### WORK TASK 1
Please duplicate the dataset entries from the line containing "Fastweb Casa Ultra" down to the final line of the entries, with both ends included. Leave the pictures out of your copy.

### TEXT UNDER STUDY
The cost of show and tell blogging

Used under CC 2.0 Propinquity

Used under CC 2.0 Propinquity

I’ve written before about my experience of blogging and my crazed, ill thought through, entry into a particular avenue of the internet. I started out writing about relationships because I had something to say in reaction to something someone else had written and wanted a platform to air my disagreement. Before I knew it I had written four posts in four days on relationships in the Christian world, and all from a guy’s perspective. In the UK at least no one else was doing this. I had found my niche.

Soon enough my abstract pontificating was too shallow. I was writing words about other people’s experience channelled through my eyes, my opinions, my inexperience. I felt I needed to peel back my own covers. What I didn’t consider, and what has taken me some time to come to grips with, was the cost it had on me. As I wrote over a year ago, I bled onto the screen so people could see it was the real me. I didn’t think it was doing any harm, I thought it was the necessary fuel to give power to my words. And it gave power, it garnered readers, but it hurt me.

### WORK TASK 2
Answer these questions about the post on show and tell blogging:
(a) How many posts did the writer produce in how many days?
(b) In what country was no one else writing about this?
(c) How long ago did the writer write about bleeding onto the screen?

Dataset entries
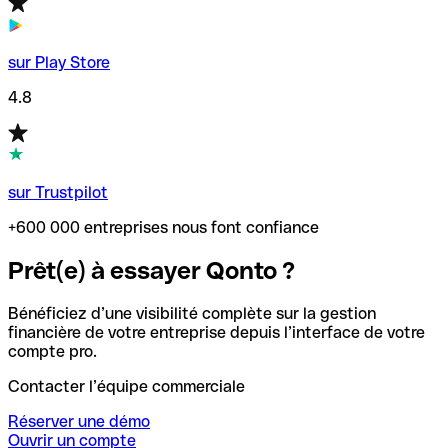
sur Play Store
4.8
sur Trustpilot
+600 000 entreprises nous font confiance
Prêt(e) à essayer Qonto ?
Bénéficiez d’une visibilité complète sur la gestion
financière de votre entreprise depuis l’interface de votre
compte pro.
Contacter l’équipe commerciale
Réserver une démo
Ouvrir un compte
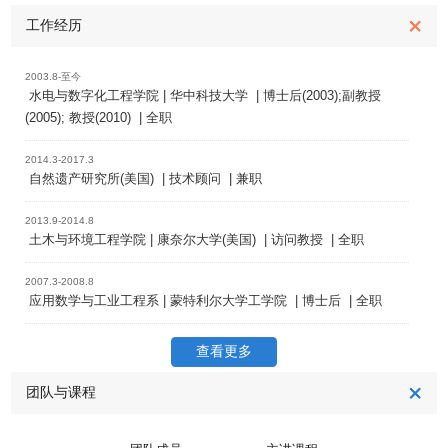
工作经历
2003.8-至今
水电与数字化工程学院 | 华中科技大学 | 博士后(2003);副教授
(2005); 教授(2010) | 全职
2014.3-2017.3
自然遗产研究所(美国) | 技术顾问 | 兼职
2013.9-2014.8
土木与环境工程学院 | 康奈尔大学(美国) | 访问教授 | 全职
2007.3-2008.8
应用数学与工业工程系 | 蒙特利尔大学工学院 | 博士后 | 全职
查看更多
团队与课程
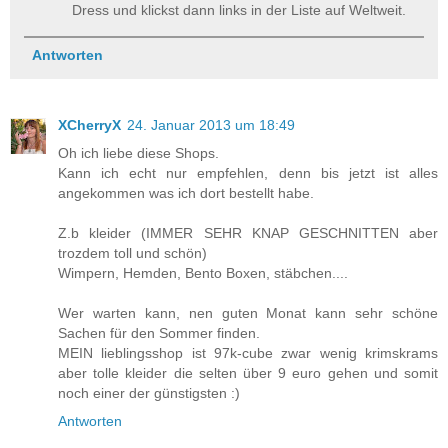
Dress und klickst dann links in der Liste auf Weltweit.
Antworten
XCherryX
24. Januar 2013 um 18:49
Oh ich liebe diese Shops.
Kann ich echt nur empfehlen, denn bis jetzt ist alles
angekommen was ich dort bestellt habe.
Z.b kleider (IMMER SEHR KNAP GESCHNITTEN aber
trozdem toll und schön)
Wimpern, Hemden, Bento Boxen, stäbchen....
Wer warten kann, nen guten Monat kann sehr schöne
Sachen für den Sommer finden.
MEIN lieblingsshop ist 97k-cube zwar wenig krimskrams
aber tolle kleider die selten über 9 euro gehen und somit
noch einer der günstigsten :)
Antworten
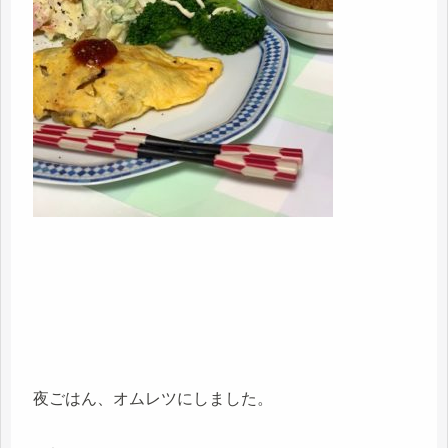
夜ごはん、オムレツにしました。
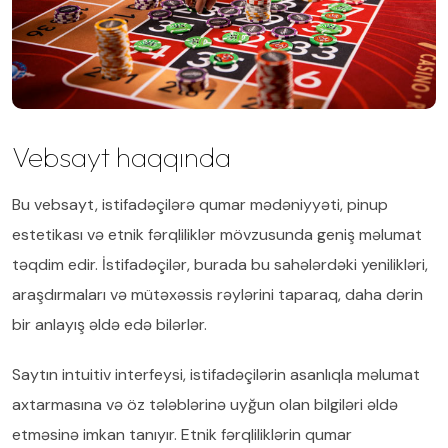
Vebsayt haqqında
Bu vebsayt, istifadəçilərə qumar mədəniyyəti, pinup
estetikası və etnik fərqliliklər mövzusunda geniş məlumat
təqdim edir. İstifadəçilər, burada bu sahələrdəki yenilikləri,
araşdırmaları və mütəxəssis rəylərini taparaq, daha dərin
bir anlayış əldə edə bilərlər.
Saytın intuitiv interfeysi, istifadəçilərin asanlıqla məlumat
axtarmasına və öz tələblərinə uyğun olan bilgiləri əldə
etməsinə imkan tanıyır. Etnik fərqliliklərin qumar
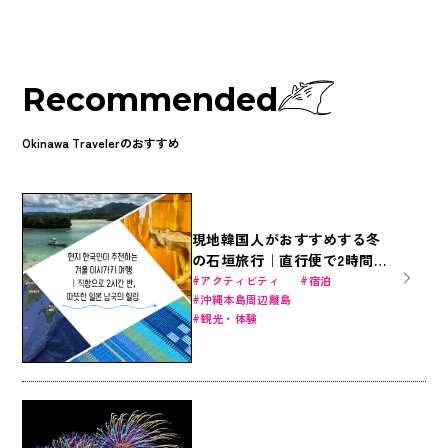
の演出が二人の絆を深めるに違いありません！（笑） 今回の特集で
は、ご友人同士やカップル、ファミリーまで、心ときめく絶景沖縄の
おすすめイルミネーションスポット5選をご紹介します。
Recommended
Okinawa Travelerのおすすめ
現地韓国人がおすすめする冬
の石垣旅行｜直行便で2時間
半、暖かい日本南国のヒーリ
アクティビティ
宿泊
沖縄本島周辺離島
ング
観光・体験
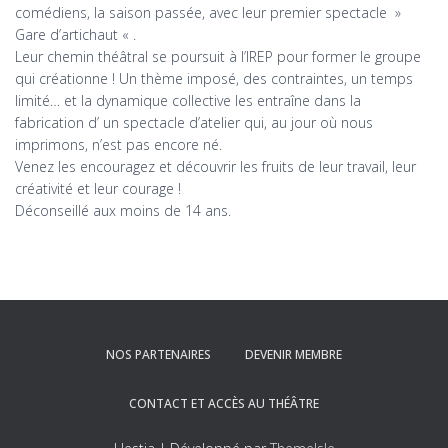
comédiens, la saison passée, avec leur premier spectacle »
Gare d’artichaut « .
Leur chemin théâtral se poursuit à l’IREP pour former le groupe
qui créationne ! Un thème imposé, des contraintes, un temps
limité… et la dynamique collective les entraîne dans la
fabrication d’ un spectacle d’atelier qui, au jour où nous
imprimons, n’est pas encore né.
Venez les encouragez et découvrir les fruits de leur travail, leur
créativité et leur courage !
Déconseillé aux moins de 14 ans.
NOS PARTENAIRES
DEVENIR MEMBRE
CONTACT ET ACCÈS AU THÉÂTRE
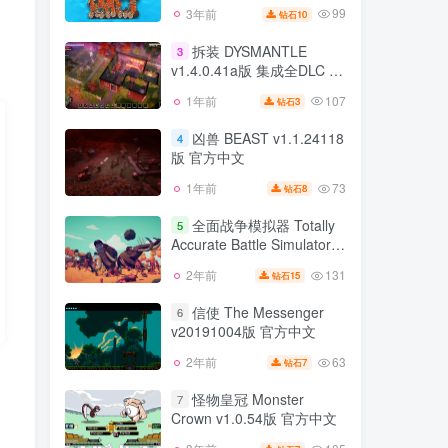
99
3年前
10
钻石
拆装 DYSMANTLE
3
v1.4.0.41a版 集成全DLC 官
方中文
107
1年前
3
钻石
凶兽 BEAST v1.1.24118
4
版 官方中文
73
1年前
8
钻石
全面战争模拟器 Totally
5
Accurate Battle Simulator
v1.1.6b版 集成全DLC 官方
131
2年前
15
钻石
中文
信使 The Messenger
6
v20191004版 官方中文
63
2年前
7
钻石
怪物皇冠 Monster
7
Crown v1.0.54版 官方中文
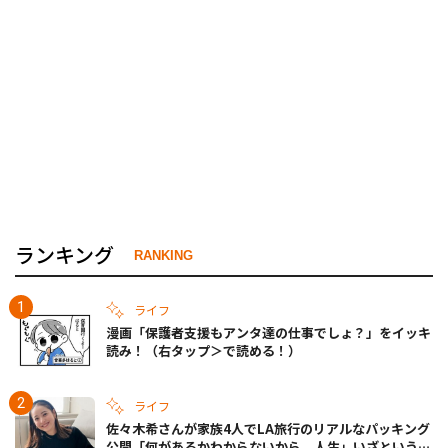
ランキング
RANKING
ライフ
漫画「保護者支援もアンタ達の仕事でしょ？」をイッキ
読み！（右タップ＞で読める！）
ライフ
佐々木希さんが家族4人でLA旅行のリアルなパッキング
公開「何があるかわからないから、人生」いざというと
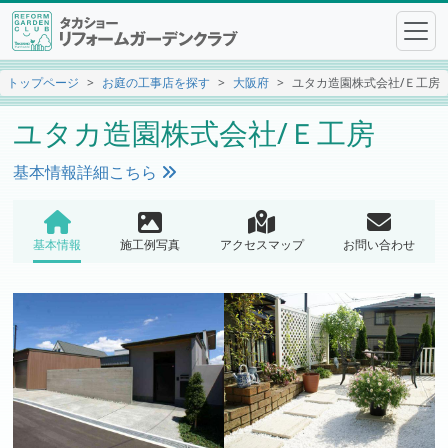
トップページ
お庭の工事店を探す
大阪府
ユタカ造園株式会社/Ｅ工房
ユタカ造園株式会社/Ｅ工房
基本情報詳細こちら
基本情報
施工例写真
アクセスマップ
お問い合わせ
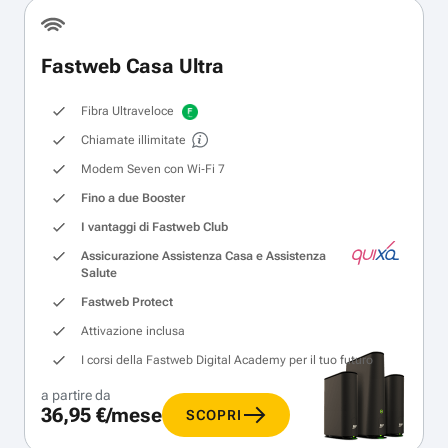
Fastweb Casa Ultra
Fibra Ultraveloce
Chiamate illimitate
Modem Seven con Wi‑Fi 7
Fino a due Booster
I vantaggi di Fastweb Club
Assicurazione Assistenza Casa e Assistenza
Salute
Fastweb Protect
Attivazione inclusa
I corsi della Fastweb Digital Academy per il tuo futuro
a partire da
36,95 €/mese
SCOPRI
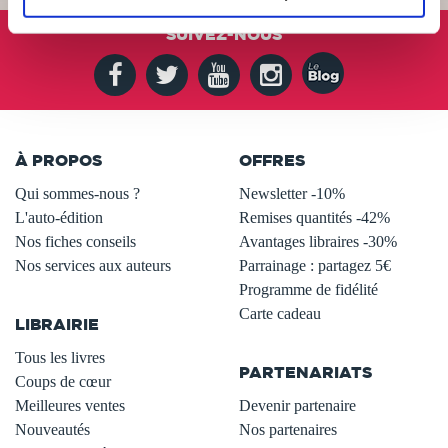
SUIVEZ-NOUS
À PROPOS
OFFRES
Qui sommes-nous ?
Newsletter -10%
L'auto-édition
Remises quantités -42%
Nos fiches conseils
Avantages libraires -30%
Nos services aux auteurs
Parrainage : partagez 5€
.
Programme de fidélité
Carte cadeau
LIBRAIRIE
.
Tous les livres
PARTENARIATS
Coups de cœur
Meilleures ventes
Devenir partenaire
Nouveautés
Nos partenaires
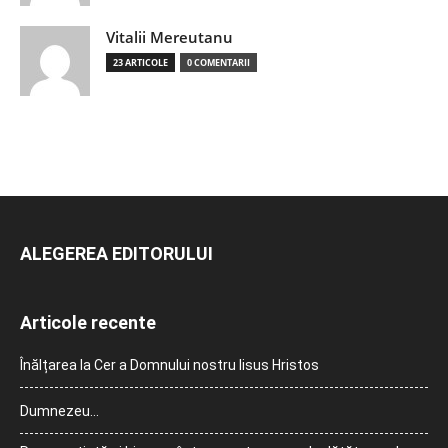
Vitalii Mereutanu
23 ARTICOLE
0 COMENTARII
ALEGEREA EDITORULUI
Articole recente
Înălțarea la Cer a Domnului nostru Iisus Hristos
Dumnezeu…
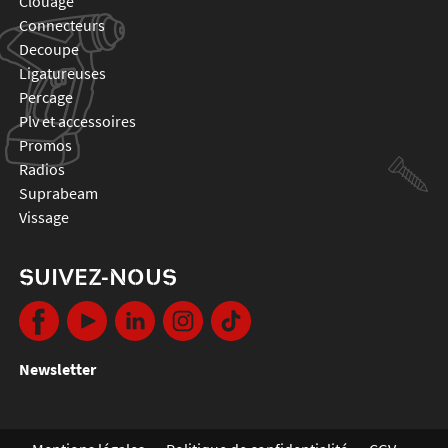
clouage
connecteurs
decoupe
ligatureuses
percage
plv et accessoires
promos
radios
suprabeam
vissage
SUIVEZ-NOUS
Newsletter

### PROBLEM SOLUTION 1
Fastweb Casa Ultra
Fibra Ultraveloce
Chiamate illimitate
Modem Seven con Wi‑Fi 7
Fino a due Booster
I vantaggi di Fastweb Club
Assicurazione Assistenza Casa e Assistenza
Salute
Fastweb Protect
Attivazione inclusa
I corsi della Fastweb Digital Academy per il tuo futuro
a partire da
36,95 €/mese
SCOPRI
SUIVEZ-NOUS
À PROPOS
OFFRES
Qui sommes-nous ?
Newsletter -10%
L'auto-édition
Remises quantités -42%
Nos fiches conseils
Avantages libraires -30%
Nos services aux auteurs
Parrainage : partagez 5€
.
Programme de fidélité
Carte cadeau
LIBRAIRIE
.
Tous les livres
PARTENARIATS
Coups de cœur
Meilleures ventes
Devenir partenaire
Nouveautés
Nos partenaires
Vitalii Mereutanu
23 ARTICOLE
0 COMENTARII
ALEGEREA EDITORULUI
Articole recente
Înălțarea la Cer a Domnului nostru Iisus Hristos
Dumnezeu…
clouage
connecteurs
decoupe
ligatureuses
percage
plv et accessoires
promos
radios
suprabeam
vissage
SUIVEZ-NOUS
Newsletter

### PROBLEM SOLUTION 2
(a) Four posts in four days.
(b) The UK.
(c) Over a year ago.